*TASKS AND EXERCISES*:
**1.** In the post about two Adirondack anniversaries, how many days passed before the search for Douglas Legg was abandoned?
**2.** Write what follows the last sentence of the post about two Adirondack anniversaries.

*EXCERPT*:
+-------+

Saturday, July 12, 2014

A Great American Wilderness: Two Tragic Anniversaries

Snowy Mountain from the Jessup River Wild ForestI have noticed some opinions floating through the media lately calling into question the extent to which the Adirondacks really qualify as a wilderness.

As I write this, on July 10th, a sad and sobering anniversary has arrived. Then in September we will mark the seventieth anniversary of another tragedy, one of many plane crashes that have occurred in the park, this one remarkable for the longevity of its mystery. Both anniversaries remind me just how formidable a wilderness the Adirondack region really is.

On a lovely July afternoon in 1971 at Santanoni, eight-year-old Douglas Legg set out with his uncle on a hike. After they had traveled a few hundred yards, the uncle, having determined that the bugs were very active, sent the little boy back for some long pants. They were close enough to the beginning of the trail that the main house could still be made out in the distance. But at some point on the way back the boy veered off the trail and disappeared.

Over the ensuing days the search for Douglas Legg blossomed into the largest manhunt ever undertaken in the Adirondacks, involving nearly a thousand people including Marines, college students, forest rangers, police, psychics, dogs and scores of volunteers from places unknown. Desperate to find some trace of their little boy, the family even paid to have the elite Sierra Madre Search and Rescue Unit, considered the best in the world at the time, flown in from California. The Californians took charge, but to no avail, eventually declaring the search area to be the most impenetrable and challenging they had ever encountered. After thirty-three days the search was finally abandoned. No trace of young Douglas was ever found. To this day his disappearance is a mystery.

In September of 1944 a World War Two military transport plane with a crew of three on a training mission from Syracuse Army Air Base disappeared from radar as it looped over Lake Ontario. After ten months of looking elsewhere, Army searchers were finally led to the right vicinity by the report of a pilot who had sighted debris in the Blue Ridge Wilderness while searching for an altogether different missing plane.

+-------+

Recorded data
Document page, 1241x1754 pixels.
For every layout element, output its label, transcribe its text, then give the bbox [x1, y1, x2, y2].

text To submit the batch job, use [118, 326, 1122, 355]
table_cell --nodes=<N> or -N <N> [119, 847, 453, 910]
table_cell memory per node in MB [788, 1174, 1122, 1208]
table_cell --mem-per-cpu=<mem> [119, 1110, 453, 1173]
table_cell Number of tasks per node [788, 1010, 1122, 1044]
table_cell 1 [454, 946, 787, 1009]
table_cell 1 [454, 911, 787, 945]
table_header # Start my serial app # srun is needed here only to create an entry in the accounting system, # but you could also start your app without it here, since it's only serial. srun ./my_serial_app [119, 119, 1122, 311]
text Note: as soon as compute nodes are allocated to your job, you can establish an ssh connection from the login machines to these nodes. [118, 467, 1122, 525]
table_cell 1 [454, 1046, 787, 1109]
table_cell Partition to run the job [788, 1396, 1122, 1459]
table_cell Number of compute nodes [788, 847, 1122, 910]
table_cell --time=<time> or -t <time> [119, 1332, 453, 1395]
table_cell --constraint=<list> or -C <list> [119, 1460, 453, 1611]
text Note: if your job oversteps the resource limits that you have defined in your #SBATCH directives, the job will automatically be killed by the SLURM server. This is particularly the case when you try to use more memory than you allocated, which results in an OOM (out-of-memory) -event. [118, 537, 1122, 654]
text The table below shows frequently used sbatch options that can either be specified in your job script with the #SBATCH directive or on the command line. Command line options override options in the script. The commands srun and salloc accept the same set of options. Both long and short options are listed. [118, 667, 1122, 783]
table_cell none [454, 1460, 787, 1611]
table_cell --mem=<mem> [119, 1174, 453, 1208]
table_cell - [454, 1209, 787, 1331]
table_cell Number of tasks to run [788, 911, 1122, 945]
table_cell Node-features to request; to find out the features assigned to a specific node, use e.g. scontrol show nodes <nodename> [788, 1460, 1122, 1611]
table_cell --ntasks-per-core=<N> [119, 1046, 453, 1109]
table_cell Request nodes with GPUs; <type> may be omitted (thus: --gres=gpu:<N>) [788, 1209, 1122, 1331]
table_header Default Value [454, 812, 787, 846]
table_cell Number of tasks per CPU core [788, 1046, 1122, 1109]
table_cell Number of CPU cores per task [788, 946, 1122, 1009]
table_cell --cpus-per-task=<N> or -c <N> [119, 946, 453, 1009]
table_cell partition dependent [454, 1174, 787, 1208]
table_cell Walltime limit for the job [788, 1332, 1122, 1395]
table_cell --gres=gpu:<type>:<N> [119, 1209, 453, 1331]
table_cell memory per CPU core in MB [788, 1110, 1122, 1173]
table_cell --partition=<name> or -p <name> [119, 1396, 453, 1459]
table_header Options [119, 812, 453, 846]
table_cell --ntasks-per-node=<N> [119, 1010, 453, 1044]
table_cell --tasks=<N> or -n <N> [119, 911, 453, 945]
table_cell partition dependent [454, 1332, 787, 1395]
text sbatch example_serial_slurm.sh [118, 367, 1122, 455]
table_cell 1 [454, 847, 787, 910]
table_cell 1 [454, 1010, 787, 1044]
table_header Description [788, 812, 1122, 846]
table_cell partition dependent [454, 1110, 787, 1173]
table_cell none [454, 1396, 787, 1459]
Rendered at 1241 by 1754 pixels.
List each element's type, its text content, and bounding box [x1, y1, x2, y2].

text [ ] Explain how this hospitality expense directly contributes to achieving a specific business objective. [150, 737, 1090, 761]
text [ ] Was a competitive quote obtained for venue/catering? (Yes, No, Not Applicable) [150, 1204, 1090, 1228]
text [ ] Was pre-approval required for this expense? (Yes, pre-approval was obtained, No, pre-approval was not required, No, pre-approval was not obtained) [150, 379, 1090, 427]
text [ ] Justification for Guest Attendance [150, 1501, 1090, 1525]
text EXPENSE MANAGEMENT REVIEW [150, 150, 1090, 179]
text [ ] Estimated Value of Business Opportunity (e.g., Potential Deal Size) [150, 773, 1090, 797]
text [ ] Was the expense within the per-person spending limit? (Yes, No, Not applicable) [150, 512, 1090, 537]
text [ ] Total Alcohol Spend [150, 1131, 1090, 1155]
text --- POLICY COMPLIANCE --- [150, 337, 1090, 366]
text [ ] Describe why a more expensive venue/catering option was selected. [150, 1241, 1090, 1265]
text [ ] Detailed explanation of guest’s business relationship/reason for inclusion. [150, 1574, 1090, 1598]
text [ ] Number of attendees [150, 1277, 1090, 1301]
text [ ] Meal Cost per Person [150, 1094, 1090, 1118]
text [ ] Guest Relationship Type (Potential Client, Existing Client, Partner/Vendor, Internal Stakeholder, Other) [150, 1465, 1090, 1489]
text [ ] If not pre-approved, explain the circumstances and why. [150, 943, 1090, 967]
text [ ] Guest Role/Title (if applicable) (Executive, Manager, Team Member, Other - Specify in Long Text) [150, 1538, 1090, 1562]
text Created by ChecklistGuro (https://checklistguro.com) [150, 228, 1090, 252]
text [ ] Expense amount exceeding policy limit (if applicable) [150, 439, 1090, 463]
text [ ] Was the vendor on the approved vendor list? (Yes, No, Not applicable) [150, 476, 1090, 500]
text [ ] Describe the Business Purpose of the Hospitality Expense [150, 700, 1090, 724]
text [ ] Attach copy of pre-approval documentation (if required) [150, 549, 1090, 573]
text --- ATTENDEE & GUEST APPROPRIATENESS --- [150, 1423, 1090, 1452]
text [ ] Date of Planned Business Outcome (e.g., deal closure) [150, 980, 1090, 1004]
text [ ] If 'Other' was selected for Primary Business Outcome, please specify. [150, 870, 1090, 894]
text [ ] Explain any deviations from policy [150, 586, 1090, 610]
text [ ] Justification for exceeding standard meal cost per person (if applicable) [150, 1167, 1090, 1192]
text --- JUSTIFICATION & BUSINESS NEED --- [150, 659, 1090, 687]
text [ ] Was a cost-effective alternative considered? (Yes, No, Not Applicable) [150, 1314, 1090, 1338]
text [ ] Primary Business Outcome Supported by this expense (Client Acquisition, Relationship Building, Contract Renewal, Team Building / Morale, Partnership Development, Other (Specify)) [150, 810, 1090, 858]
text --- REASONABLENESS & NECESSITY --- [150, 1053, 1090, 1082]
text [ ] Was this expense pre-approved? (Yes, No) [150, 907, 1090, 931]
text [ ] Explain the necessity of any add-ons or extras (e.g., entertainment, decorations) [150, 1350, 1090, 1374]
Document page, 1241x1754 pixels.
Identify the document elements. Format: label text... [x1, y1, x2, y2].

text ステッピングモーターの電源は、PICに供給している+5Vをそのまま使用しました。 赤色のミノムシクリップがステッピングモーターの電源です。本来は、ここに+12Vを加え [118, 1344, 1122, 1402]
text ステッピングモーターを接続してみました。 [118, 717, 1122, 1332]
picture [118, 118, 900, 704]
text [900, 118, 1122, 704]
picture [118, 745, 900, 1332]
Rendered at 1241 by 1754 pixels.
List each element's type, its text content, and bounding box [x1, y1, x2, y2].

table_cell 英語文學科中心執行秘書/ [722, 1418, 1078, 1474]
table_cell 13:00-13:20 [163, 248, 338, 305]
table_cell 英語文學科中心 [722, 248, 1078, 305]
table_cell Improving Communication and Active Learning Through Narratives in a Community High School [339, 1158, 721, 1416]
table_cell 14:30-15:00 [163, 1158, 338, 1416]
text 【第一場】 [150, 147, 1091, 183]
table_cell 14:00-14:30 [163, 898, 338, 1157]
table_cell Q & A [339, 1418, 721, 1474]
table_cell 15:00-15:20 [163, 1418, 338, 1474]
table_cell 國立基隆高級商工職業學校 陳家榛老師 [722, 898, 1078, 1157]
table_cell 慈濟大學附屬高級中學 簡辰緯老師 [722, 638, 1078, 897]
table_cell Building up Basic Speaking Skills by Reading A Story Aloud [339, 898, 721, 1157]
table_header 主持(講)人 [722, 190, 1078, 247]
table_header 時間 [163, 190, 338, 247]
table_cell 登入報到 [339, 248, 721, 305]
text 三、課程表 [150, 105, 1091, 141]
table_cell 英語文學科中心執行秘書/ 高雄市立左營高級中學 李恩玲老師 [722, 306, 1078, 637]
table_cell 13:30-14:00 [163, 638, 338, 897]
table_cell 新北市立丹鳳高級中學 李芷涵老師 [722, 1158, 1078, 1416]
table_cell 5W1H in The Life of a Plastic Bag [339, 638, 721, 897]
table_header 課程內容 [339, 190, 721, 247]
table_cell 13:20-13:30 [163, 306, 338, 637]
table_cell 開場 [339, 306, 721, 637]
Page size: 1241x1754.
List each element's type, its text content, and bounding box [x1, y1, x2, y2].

+-------+

*RESPONSES TO THE EXERCISE*:
**1.** Thirty-three days.

**2.**
Forest rangers and woodsmen cut a five-mile swath through a forest “never before penetrated,” one so thick that searchers had to light smutches periodically because aircraft overhead could not see them. Eventually the remains of plane were located, the bodies recovered and the wreckage was left where it was found, its location classified by the military. But others, including curiosity seekers and amateur aircraft enthusiasts, maintained an interest in the crash and strove to rediscover the wreck on their own. It was finally located again, on May 11th… May 11th of 1997, that is, fifty-three years later.

Midwesterners in my neck of the woods might wonder of what great and remote wilderness we speak, one so formidable and deep that the wreckage of a C-46, the largest airplane flown in World War Two, could remain lost for more than five decades; that the headwaters of a great river (the Hudson) explored two more than two-and-a-half centuries earlier could remain unknown until well after the Civil War, about the same time that the source of the Nile was located in deepest Africa; that (according to lore) an entire British garrison, retreating from the loss of a fort in battle, could disappear into its depths without a trace. Perhaps parts of Pacific Northwest would come to mind, perhaps Colorado or Wyoming. If my flatlander friends were knowledgeable about American wilderness they might think of the vast millions of unpopulated acres in Idaho.

But those guesses would be wrong.

Here’s to the memory of the C-46 crew and to Douglas Legg.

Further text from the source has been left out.